┏━━
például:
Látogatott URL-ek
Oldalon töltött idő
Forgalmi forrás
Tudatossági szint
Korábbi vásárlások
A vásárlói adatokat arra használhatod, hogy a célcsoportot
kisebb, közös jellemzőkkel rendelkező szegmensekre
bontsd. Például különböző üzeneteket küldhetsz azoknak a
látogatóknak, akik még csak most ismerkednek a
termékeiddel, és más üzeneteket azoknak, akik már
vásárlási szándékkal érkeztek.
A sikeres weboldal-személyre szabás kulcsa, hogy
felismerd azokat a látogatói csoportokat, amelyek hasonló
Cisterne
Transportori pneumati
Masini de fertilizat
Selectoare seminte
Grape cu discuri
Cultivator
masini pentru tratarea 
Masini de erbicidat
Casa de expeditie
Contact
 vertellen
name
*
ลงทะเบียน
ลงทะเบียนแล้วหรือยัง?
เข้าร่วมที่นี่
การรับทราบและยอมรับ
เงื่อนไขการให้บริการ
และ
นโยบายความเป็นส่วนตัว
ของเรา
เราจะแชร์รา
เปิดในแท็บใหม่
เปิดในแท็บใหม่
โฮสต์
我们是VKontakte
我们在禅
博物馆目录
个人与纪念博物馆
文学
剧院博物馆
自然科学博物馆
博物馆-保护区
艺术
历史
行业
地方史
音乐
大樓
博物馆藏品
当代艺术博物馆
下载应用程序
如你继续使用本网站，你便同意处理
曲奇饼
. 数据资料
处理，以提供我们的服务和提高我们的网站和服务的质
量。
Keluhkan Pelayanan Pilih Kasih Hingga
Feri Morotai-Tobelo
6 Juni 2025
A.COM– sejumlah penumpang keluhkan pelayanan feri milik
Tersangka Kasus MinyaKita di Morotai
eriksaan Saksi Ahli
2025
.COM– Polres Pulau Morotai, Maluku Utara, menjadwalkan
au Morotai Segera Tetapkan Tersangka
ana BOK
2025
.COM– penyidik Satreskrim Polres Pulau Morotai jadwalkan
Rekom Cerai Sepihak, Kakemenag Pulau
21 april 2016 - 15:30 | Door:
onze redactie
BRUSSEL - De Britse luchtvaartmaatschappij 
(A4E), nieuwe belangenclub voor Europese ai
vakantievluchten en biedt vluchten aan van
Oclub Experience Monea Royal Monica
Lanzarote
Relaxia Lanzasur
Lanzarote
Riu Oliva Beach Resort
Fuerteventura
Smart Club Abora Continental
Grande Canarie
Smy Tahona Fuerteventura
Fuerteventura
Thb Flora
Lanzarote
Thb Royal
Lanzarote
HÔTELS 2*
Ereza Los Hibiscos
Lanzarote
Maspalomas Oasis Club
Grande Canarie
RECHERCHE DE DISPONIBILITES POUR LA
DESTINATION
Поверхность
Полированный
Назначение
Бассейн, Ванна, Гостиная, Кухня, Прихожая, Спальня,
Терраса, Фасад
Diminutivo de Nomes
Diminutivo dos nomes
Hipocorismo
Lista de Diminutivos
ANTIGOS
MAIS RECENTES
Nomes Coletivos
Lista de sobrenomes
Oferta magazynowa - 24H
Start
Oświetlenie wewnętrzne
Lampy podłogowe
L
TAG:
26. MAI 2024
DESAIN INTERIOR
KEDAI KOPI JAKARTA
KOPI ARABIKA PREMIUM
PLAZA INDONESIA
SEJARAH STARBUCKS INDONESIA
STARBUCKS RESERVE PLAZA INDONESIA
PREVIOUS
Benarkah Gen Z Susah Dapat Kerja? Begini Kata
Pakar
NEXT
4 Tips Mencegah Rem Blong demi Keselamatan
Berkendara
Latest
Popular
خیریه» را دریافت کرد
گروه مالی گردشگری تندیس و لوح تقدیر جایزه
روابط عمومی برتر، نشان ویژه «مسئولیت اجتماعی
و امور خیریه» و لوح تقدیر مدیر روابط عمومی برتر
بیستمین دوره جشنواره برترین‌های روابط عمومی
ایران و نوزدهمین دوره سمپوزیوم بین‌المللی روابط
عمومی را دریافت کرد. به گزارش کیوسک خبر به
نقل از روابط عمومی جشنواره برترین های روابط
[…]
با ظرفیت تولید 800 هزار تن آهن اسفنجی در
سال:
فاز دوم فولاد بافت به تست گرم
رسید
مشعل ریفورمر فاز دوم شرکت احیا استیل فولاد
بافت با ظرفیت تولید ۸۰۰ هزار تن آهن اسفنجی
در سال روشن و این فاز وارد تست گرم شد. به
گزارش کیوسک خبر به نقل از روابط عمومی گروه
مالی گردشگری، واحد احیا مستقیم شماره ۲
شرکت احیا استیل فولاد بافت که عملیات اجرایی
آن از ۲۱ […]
┗━━
Exercise directions: Which lines in the entries above contain the string "استیل"? Extract each one in full.

Task output:
مشعل ریفورمر فاز دوم شرکت احیا استیل فولاد
شرکت احیا استیل فولاد بافت که عملیات اجرایی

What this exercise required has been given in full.